Board Certified* Criminal Trial Advocate by the National Board of Trial Advocacy
The Key to Criminal Defense.
One of the first cases I worked, the Keith J. case, crystallized in my mind that the key to criminal defense is the willingness to go to trial. Prosecutors are more willing to dismiss charges or offer a better plea agreement if they fear that the criminal defense lawyer will actually go to trial. When I or members of our firm say we will go to trial, we mean it and prosecutors know it. This reputation often leads to amazing results.
The Keith J. Case
“I am not leaving your office until you type out a dismissal and get my client out of jail. Not two days from now. Not tomorrow. Now.” These were the words that I shouted to the very experienced chief deputy prosecutor who had finally agreed to dismiss all of my client’s charges, but wouldn’t get around to preparing the paperwork for a few days. I didn’t think about whether it was a good idea to shout at a prosecutor or not. I was more interested in watching my innocent client walk out of the jail where he had been sitting for the prior nine months.
Keith J. was accused of molesting his six and seven-year-old stepchildren. He was innocent, but nobody believed in him. He didn’t have a whole lot of money, but the good news for him was that back in those days, I didn’t have a whole lot of clients.
I drove to the jail to meet Keith. He was 24 years old. His eyes swelled with tears as he told me the story of how he ended up in jail. He was facing 100 years in prison for a crime he didn’t commit.
I immediately began my own investigation by interviewing neighbors and family members. Watched the interview tapes of the children over and over and over again. Conducted depositions. I began to piece the case together. It was my belief that these children had been molested…but not by my client. They were protecting the actual molester who was a family member. My client took a polygraph with the state police, but they said that he failed it. I didn’t believe the results. We would have to win at trial. The problem was that I had never tried a case to a jury on my own. At times I thought about trying to talk my client into a plea agreement, but I just couldn’t do it. He was innocent and he needed to see that the system could work.

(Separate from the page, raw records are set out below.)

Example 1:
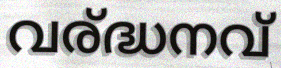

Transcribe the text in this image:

വര്ദ്ധനവ്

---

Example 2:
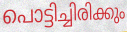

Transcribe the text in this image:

പൊട്ടിച്ചിരിക്കും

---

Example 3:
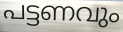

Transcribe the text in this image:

പട്ടണവും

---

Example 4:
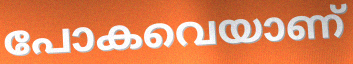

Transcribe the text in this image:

പോകവെയാണ്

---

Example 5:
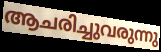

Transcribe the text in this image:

ആചരിച്ചുവരുന്നു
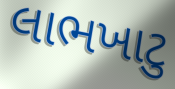
લાભખાટુ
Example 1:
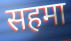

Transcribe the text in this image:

सहमा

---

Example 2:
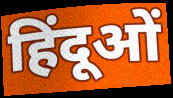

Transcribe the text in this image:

हिंदूओं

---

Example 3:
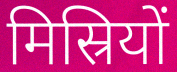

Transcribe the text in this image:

मिस्रियों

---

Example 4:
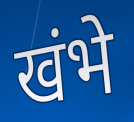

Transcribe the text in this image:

खंभे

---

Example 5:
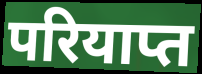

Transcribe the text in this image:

परियाप्त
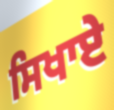
ਸਿਖਾਏ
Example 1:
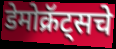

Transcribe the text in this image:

डेमोक्रॅट्सचे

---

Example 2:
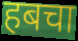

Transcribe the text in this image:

हबचा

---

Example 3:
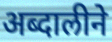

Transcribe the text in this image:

अब्दालीने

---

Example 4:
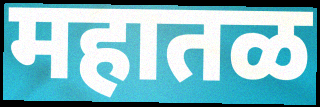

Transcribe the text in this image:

महातळ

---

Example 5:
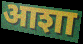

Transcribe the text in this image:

आशा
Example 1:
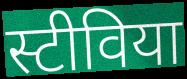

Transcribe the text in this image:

स्टीविया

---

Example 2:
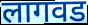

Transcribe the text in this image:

लागवड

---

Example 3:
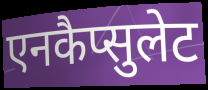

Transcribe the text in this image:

एनकैप्सुलेट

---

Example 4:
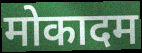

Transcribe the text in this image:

मोकादम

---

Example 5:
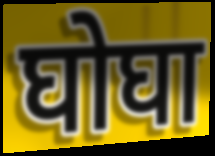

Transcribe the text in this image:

घोघा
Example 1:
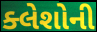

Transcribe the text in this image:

ક્લેશોની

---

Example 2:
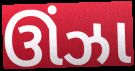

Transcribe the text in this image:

ઊંઝા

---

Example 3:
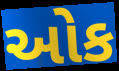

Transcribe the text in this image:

ઓક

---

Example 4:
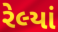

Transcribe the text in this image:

રેલ્યાં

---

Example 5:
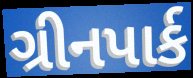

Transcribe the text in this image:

ગ્રીનપાર્ક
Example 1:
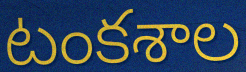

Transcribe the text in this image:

టంకశాల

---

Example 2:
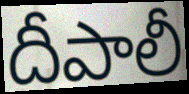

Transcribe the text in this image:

దీపాలీ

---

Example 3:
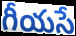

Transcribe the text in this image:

గీయసే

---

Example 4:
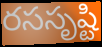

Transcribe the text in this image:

రససృష్టి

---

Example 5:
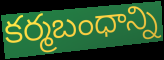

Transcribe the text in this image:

కర్మబంధాన్ని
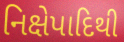
નિક્ષેપાદિથી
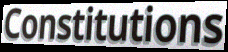
Constitutions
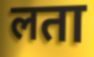
लता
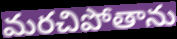
మరచిపోతాను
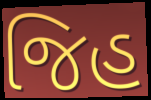
જિહ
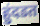
हुंदडत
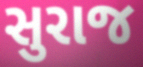
સુરાજ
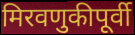
मिरवणुकीपूर्वी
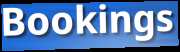
Bookings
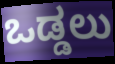
ಒಡ್ಡಲು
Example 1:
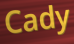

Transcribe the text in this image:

Cady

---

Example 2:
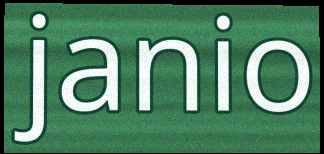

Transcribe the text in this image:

janio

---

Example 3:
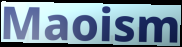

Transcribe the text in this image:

Maoism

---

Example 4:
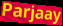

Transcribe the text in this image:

Parjaay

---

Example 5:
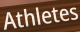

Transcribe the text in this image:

Athletes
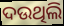
ଦଉଥିଲି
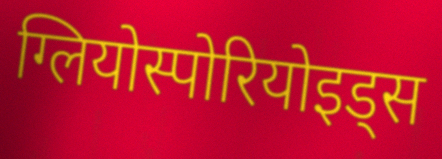
ग्लियोस्पोरियोइड्स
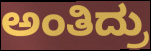
ಅಂತಿದ್ರು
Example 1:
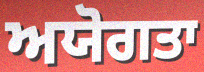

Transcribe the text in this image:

ਅਯੋਗਤਾ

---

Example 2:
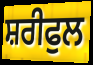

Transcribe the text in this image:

ਸ਼ਰੀਫੁਲ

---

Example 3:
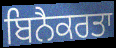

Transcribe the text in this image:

ਬਿਨੈਕਰਤਾ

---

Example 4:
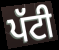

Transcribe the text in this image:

ਪੱਟੀ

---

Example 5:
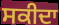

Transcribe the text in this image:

ਸਕੀਦਾ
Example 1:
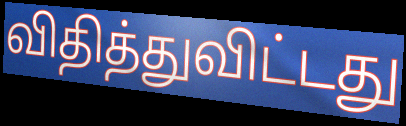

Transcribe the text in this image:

விதித்துவிட்டது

Two weeks before the trial, I got married and went on my honeymoon. I took the file with me to continue my preparation. My wife, Michelle, learned early in the marriage that my passion for defending all of my clients comes with a heavy price. After I returned from my honeymoon, the prosecutor called me to meet at her office. She told me that although she felt my client was guilty, the evidence might be too weak to take to trial and she would be dismissing charges. Thirty minutes later my client walked out of jail a free man. We hugged. He cried. Then he moved to Kansas City to begin his new life.
In many ways, it was the Keith J. case that laid the groundwork for my career as a criminal defense attorney. It was through his case that I began to understand the need for courage when representing the accused. The easy road is to take a quick plea agreement. The courageous road is to work the case and to take it to trial. Without courage, a criminal defense attorney becomes ineffective, lazy and satisfied with the status quo.